Like the more party-oriented Snowgoons, Spectacular Diagnostics are a production team out of Germany which puts together boom-bap LP’s employing mostly black American rappers to wreck shop on the tracks. Raw Studies, to its credit, feels just that — nothing is overproduced, rather favoring eerie, tense and jazzy MF Doom-like beats (these rappers in their best moments emulating the masked one as well), borrowing mid-song transition techniques from that and kung-fu samples from Wu-Tang, but not doing either one to where it will really pi** you off that much.
I first heard of Raw Studies off of Al.Divino’s Facebook promo, who is the first rapper to appear on the album. He’s got what I’d describe as a SHOWY delivery — in general it’s not bad, but lots of times I have no idea what he’s saying. Humorously, at one point one of his lines is “Tryin’ to rhyme like this might leave your mind strained”, and your first inclination of what to say is, yeah, it’s sounding like it’s leaving YOU little bit strained too, to say the least, as you come across his out-of-breath gasping every four bars. Still, he’ll at least keep your attention and give way concordantly to Estee Nack, who to my shock wasn’t one of the seven members of Killarmy. He bears more than a slight resemblance to that Wu-Tang label crew with his haughty delivery indiscreet way of describing violence with big words. I also got a pretty good sense of The Roots’ Malik B. from his rhyming, a sort of over-serious craft of rhyme compilation, rather than just telling a story, but still, the skill is there on a holistic level.

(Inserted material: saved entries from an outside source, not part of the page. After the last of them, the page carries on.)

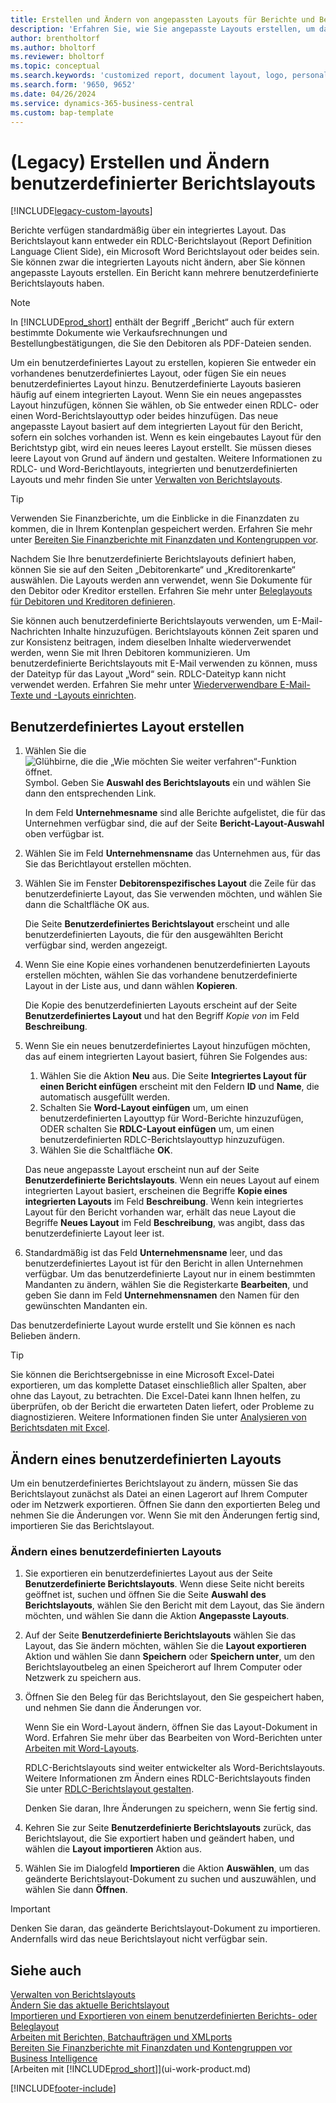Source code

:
 ```yaml
---
title: Erstellen und Ändern von angepassten Layouts für Berichte und Belege
description: 'Erfahren Sie, wie Sie angepasste Layouts erstellen, um das Erscheinungsbild eines Berichts beim Anzeigen, Drucken oder Speichern zu personalisieren.'
author: brentholtorf
ms.author: bholtorf
ms.reviewer: bholtorf
ms.topic: conceptual
ms.search.keywords: 'customized report, document layout, logo, personalize'
ms.search.form: '9650, 9652'
ms.date: 04/26/2024
ms.service: dynamics-365-business-central
ms.custom: bap-template
---
```

# <a name="legacy-create-and-modify-custom-report-layouts"></a>(Legacy) Erstellen und Ändern benutzerdefinierter Berichtslayouts

[!INCLUDE[legacy-custom-layouts](includes/legacy-custom-layouts.md)]

Berichte verfügen standardmäßig über ein integriertes Layout. Das Berichtslayout kann entweder ein RDLC-Berichtslayout (Report Definition Language Client Side), ein Microsoft Word Berichtslayout oder beides sein. Sie können zwar die integrierten Layouts nicht ändern, aber Sie können angepasste Layouts erstellen. Ein Bericht kann mehrere benutzerdefinierte Berichtslayouts haben.

> [!NOTE]  
> In [!INCLUDE[prod_short](includes/prod_short.md)] enthält der Begriff „Bericht“ auch für extern bestimmte Dokumente wie Verkaufsrechnungen und Bestellungbestätigungen, die Sie den Debitoren als PDF-Dateien senden.

Um ein benutzerdefiniertes Layout zu erstellen, kopieren Sie entweder ein vorhandenes benutzerdefiniertes Layout, oder fügen Sie ein neues benutzerdefiniertes Layout hinzu. Benutzerdefinierte Layouts basieren häufig auf einem integrierten Layout. Wenn Sie ein neues angepasstes Layout hinzufügen, können Sie wählen, ob Sie entweder einen RDLC- oder einen Word-Berichtslayouttyp oder beides hinzufügen. Das neue angepasste Layout basiert auf dem integrierten Layout für den Bericht, sofern ein solches vorhanden ist. Wenn es kein eingebautes Layout für den Berichtstyp gibt, wird ein neues leeres Layout erstellt. Sie müssen dieses leere Layout von Grund auf ändern und gestalten. Weitere Informationen zu RDLC- und Word-Berichtlayouts, integrierten und benutzerdefinierten Layouts und mehr finden Sie unter [Verwalten von Berichtslayouts](ui-manage-report-layouts.md).  

> [!TIP]
> Verwenden Sie Finanzberichte, um die Einblicke in die Finanzdaten zu kommen, die in Ihrem Kontenplan gespeichert werden. Erfahren Sie mehr unter [Bereiten Sie Finanzberichte mit Finanzdaten und Kontengruppen vor](bi-how-work-account-schedule.md).

Nachdem Sie Ihre benutzerdefinierte Berichtslayouts definiert haben, können Sie sie auf den Seiten „Debitorenkarte“ und „Kreditorenkarte“ auswählen. Die Layouts werden ann verwendet, wenn Sie Dokumente für den Debitor oder Kreditor erstellen. Erfahren Sie mehr unter [Beleglayouts für Debitoren und Kreditoren definieren](ui-define-customer-vendor-document-layouts.md).

Sie können auch benutzerdefinierte Berichtslayouts verwenden, um E-Mail-Nachrichten Inhalte hinzuzufügen. Berichtslayouts können Zeit sparen und zur Konsistenz beitragen, indem dieselben Inhalte wiederverwendet werden, wenn Sie mit Ihren Debitoren kommunizieren. Um benutzerdefinierte Berichtslayouts mit E-Mail verwenden zu können, muss der Dateityp für das Layout „Word“ sein. RDLC-Dateityp kann nicht verwendet werden. Erfahren Sie mehr unter [Wiederverwendbare E-Mail-Texte und -Layouts einrichten](admin-how-setup-email.md#set-up-reusable-email-texts-and-layouts).

## <a name="create-a-custom-layout"></a>Benutzerdefiniertes Layout erstellen

1. Wählen Sie die ![Glühbirne, die die „Wie möchten Sie weiter verfahren“-Funktion öffnet.](media/ui-search/search_small.png "Wie möchten Sie weiter verfahren?") Symbol. Geben Sie **Auswahl des Berichtslayouts** ein und wählen Sie dann den entsprechenden Link.

    In dem Feld **Unternehmesname** sind alle Berichte aufgelistet, die für das Unternehmen verfügbar sind, die auf der Seite **Bericht-Layout-Auswahl** oben verfügbar ist.
2. Wählen Sie im Feld **Unternehmensname** das Unternehmen aus, für das Sie das Berichtlayout erstellen möchten.
3. Wählen Sie im Fenster **Debitorenspezifisches Layout** die Zeile für das benutzerdefinierte Layout, das Sie verwenden möchten, und wählen Sie dann die Schaltfläche OK aus.  

   Die Seite **Benutzerdefiniertes Berichtslayout** erscheint und alle benutzerdefinierten Layouts, die für den ausgewählten Bericht verfügbar sind, werden angezeigt.
4. Wenn Sie eine Kopie eines vorhandenen benutzerdefinierten Layouts erstellen möchten, wählen Sie das vorhandene benutzerdefinierte Layout in der Liste aus, und dann wählen **Kopieren**.  

   Die Kopie des benutzerdefinierten Layouts erscheint auf der Seite **Benutzerdefiniertes Layout** und hat den Begriff *Kopie von* im Feld **Beschreibung**.
5. Wenn Sie ein neues benutzerdefiniertes Layout hinzufügen möchten, das auf einem integrierten Layout basiert, führen Sie Folgendes aus:  
   1. Wählen Sie die Aktion **Neu** aus. Die Seite **Integriertes Layout für einen Bericht einfügen** erscheint mit den Feldern  **ID** und **Name**, die automatisch ausgefüllt werden.
   2. Schalten Sie **Word-Layout einfügen** um, um einen benutzerdefinierten Layouttyp für Word-Berichte hinzuzufügen, ODER schalten Sie **RDLC-Layout einfügen** um, um einen benutzerdefinierten RDLC-Berichtslayouttyp hinzuzufügen.
   4. Wählen Sie die Schaltfläche **OK**.  

    Das neue angepasste Layout erscheint nun auf der Seite **Benutzerdefinierte Berichtslayouts**. Wenn ein neues Layout auf einem integrierten Layout basiert, erscheinen die Begriffe **Kopie eines integrierten Layouts** im Feld **Beschreibung**. Wenn kein integriertes Layout für den Bericht vorhanden war, erhält das neue Layout die Begriffe **Neues Layout** im Feld **Beschreibung**, was angibt, dass das benutzerdefinierte Layout leer ist.
6. Standardmäßig ist das Feld **Unternehmensname** leer, und das benutzerdefiniertes Layout ist für den Bericht in allen Unternehmen verfügbar. Um das benutzerdefinierte Layout nur in einem bestimmten Mandanten zu ändern, wählen Sie die Registerkarte **Bearbeiten**, und geben Sie dann im Feld **Unternehmensnamen** den Namen für den gewünschten Mandanten ein.

Das benutzerdefinierte Layout wurde erstellt und Sie können es nach Belieben ändern.

> [!TIP]
> Sie können die Berichtsergebnisse in eine Microsoft Excel-Datei exportieren, um das komplette Dataset einschließlich aller Spalten, aber ohne das Layout, zu betrachten. Die Excel-Datei kann Ihnen helfen, zu überprüfen, ob der Bericht die erwarteten Daten liefert, oder Probleme zu diagnostizieren. Weitere Informationen finden Sie unter [Analysieren von Berichtsdaten mit Excel](report-analyze-excel.md).

## <a name="modifying-a-custom-layout"></a><a name="ModifyCustomLayout"></a>Ändern eines benutzerdefinierten Layouts

Um ein benutzerdefiniertes Berichtslayout zu ändern, müssen Sie das Berichtslayout zunächst als Datei an einen Lagerort auf Ihrem Computer oder im Netzwerk exportieren. Öffnen Sie dann den exportierten Beleg und nehmen Sie die Änderungen vor. Wenn Sie mit den Änderungen fertig sind, importieren Sie das Berichtslayout.

### <a name="modify-a-custom-layout"></a>Ändern eines benutzerdefinierten Layouts

1. Sie exportieren ein benutzerdefiniertes Layout aus der Seite **Benutzerdefinierte Berichtslayouts**. Wenn diese Seite nicht bereits geöffnet ist, suchen und öffnen Sie die Seite **Auswahl des Berichtslayouts**, wählen Sie den Bericht mit dem Layout, das Sie ändern möchten, und wählen Sie dann die Aktion **Angepasste Layouts**.  
2. Auf der Seite **Benutzerdefinierte Berichtslayouts** wählen Sie das Layout, das Sie ändern möchten, wählen Sie die **Layout exportieren** Aktion und wählen Sie dann **Speichern** oder **Speichern unter**, um den Berichtslayoutbeleg an einen Speicherort auf Ihrem Computer oder Netzwerk zu speichern aus.  
3. Öffnen Sie den Beleg für das Berichtslayout, den Sie gespeichert haben, und nehmen Sie dann die Änderungen vor.

   Wenn Sie ein Word-Layout ändern, öffnen Sie das Layout-Dokument in Word. Erfahren Sie mehr über das Bearbeiten von Word-Berichten unter [Arbeiten mit Word-Layouts](ui-how-add-fields-word-report-layout.md)<!--the next section [Making Changes to the Report Layout](ui-how-create-custom-report-layout.md#MakeChangesToLayout)-->.

   RDLC-Berichtslayouts sind weiter entwickelter als Word-Berichtslayouts. Weitere Informationen zm Ändern eines RDLC-Berichtslayouts finden Sie unter [RDLC-Berichtslayout gestalten](/dynamics-nav/Designing-RDLC-Report-Layouts).

   Denken Sie daran, Ihre Änderungen zu speichern, wenn Sie fertig sind.

4. Kehren Sie zur Seite **Benutzerdefinierte Berichtslayouts** zurück, das Berichtslayout, die Sie exportiert haben und geändert haben, und wählen die **Layout importieren** Aktion aus.  

5. Wählen Sie im Dialogfeld **Importieren** die Aktion **Auswählen**, um das geänderte Berichtslayout-Dokument zu suchen und auszuwählen, und wählen Sie dann **Öffnen**.

> [!IMPORTANT]
> Denken Sie daran, das geänderte Berichtslayout-Dokument zu importieren. Andernfalls wird das neue Berichtslayout nicht verfügbar sein.

<!--
## <a name="create-and-modify-custom-report-layouts"></a><a name="MakeChangesToLayout"></a>Create and modify custom report layouts

To make general formatting and layout changes, such as changing text font, adding and modifying a table, or removing a data field, just use the basic editing features of Word like you do with any Word document.

If you're designing a Word report layout from scratch or adding new data fields, then start by adding a table that includes rows and columns that will eventually hold the data fields.

> [!TIP]  
> Show the table gridlines so that you see the boundaries of table cells. Remember to hide the gridlines when you're done editing. To show or hide table gridlines, select the table, and then under **Layout** on the **Table** tab, choose **View Gridlines**.

### <a name="embedding-fonts-in-word-layouts-for-consistency"></a>Embedding fonts in Word layouts for consistency

To ensure that reports always display and print with the intended fonts, wherever users open or print the reports, you can embed the fonts in the Word document. However, embedding fonts can significantly increase the size of the Word files. Learn more about embedding fonts in Word at [Embed fonts in Word, PowerPoint, or Excel](https://support.office.com/article/Embed-fonts-in-Word-PowerPoint-or-Excel-cb3982aa-ea76-4323-b008-86670f222dbc).

### <a name="removing-label-and-data-fields-in-word-layouts"></a><a name="RemoveField"></a>Removing label and data fields in Word layouts

 Label and data fields of a report are contained in content controls in Word. The following figure illustrates a content control when it's selected in the Word document.  

 ![Content control for field in Word report layout.](media/nav_wordreportlayouts_contentcontrol.png "NAV_WordReportLayouts_ContentControl")  

 The name of the label or data field name displays in the content control. In the example, the field name is CompanyAddr1.  

### <a name="to-remove-a-label-or-data-field"></a>To remove a label or data field

1. Right-click the field you want to delete, then choose **Remove Content Control**.  

     The content control is removed, but the field name remains as text.  

2. Delete the remaining text as needed.  

### <a name="adding-data-fields"></a>Adding data fields

Adding data fields from a report dataset is more advanced and requires some knowledge of the report dataset. Learn more about adding fields for data, labels, and images at [Add Fields to a Word Report Layout](ui-how-add-fields-word-report-layout.md).  -->

## <a name="see-also"></a>Siehe auch

[Verwalten von Berichtslayouts](ui-manage-report-layouts.md)  
[Ändern Sie das aktuelle Berichtslayout](ui-how-change-layout-currently-used-report.md)  
[Importieren und Exportieren von einem benutzerdefinierten Berichts- oder Beleglayout](ui-how-import-and-export-report-layout.md)  
[Arbeiten mit Berichten, Batchaufträgen und XMLports](ui-work-report.md)  
[Bereiten Sie Finanzberichte mit Finanzdaten und Kontengruppen vor](bi-how-work-account-schedule.md)  
[Business Intelligence](bi.md)  
[Arbeiten mit [!INCLUDE[prod_short](includes/prod_short.md)]](ui-work-product.md)  

[!INCLUDE[footer-include](includes/footer-banner.md)]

In case you hadn’t guessed yet, it’s pretty much the beats that sew this puppy together all over these cuts — “Palace” comes in utterly beautiful, composed of celestial, jazzy piano and light guitar all over a stark but booming kick drum. Grandmilly drapes himself vocally on the mix with some light scat and jabber just to sort of ground the music in American hip-hop, even though, again, the production team is of German origin here. So in other words, it’s a commendable exercise in diplomacy, which is certainly encouraging these days. “Iknowuknow” lunges in with impossibly grimy swagger and with this sweet sort of Dr. Dre “Purple Pills”-sounding bass that will cut through the proceedings like a dagger. But as with everything, there’s a balance, and up at the treble register is this sound which I think is an electric guitar spliced and looped into conversational melody which nicely straddles major and minor to give the song a gospel-y, Kanye type of feel. Sure, this Chris Crack is a no-good, declaring things like “I’m a pimp though”, but sh**, after all of this overly erudite nerd-rap we get all over this LP, it’s almost refreshing to hear some brat just spit some straight sh** that you can understand, even if he’s not your friend at the end of the day. My favorite rapper here is probably Cousin Feo, whose energetic delivery and street diction takes me back to the glory days of Wu-Tang big time.
Then getting to the beat for “Far from Holy,” you get this really juicy and organic-sounding snare, which I think is probably just done by the analog recording of a live drum kit. The effect is one of seasoned variety for this LP and definitely the mark of professionals in putting albums together, which is certainly in order considering this rapper named Ice Lord is saying things like “I’m the best / Only God comes the closest” and “Y’all ni**az bogus”.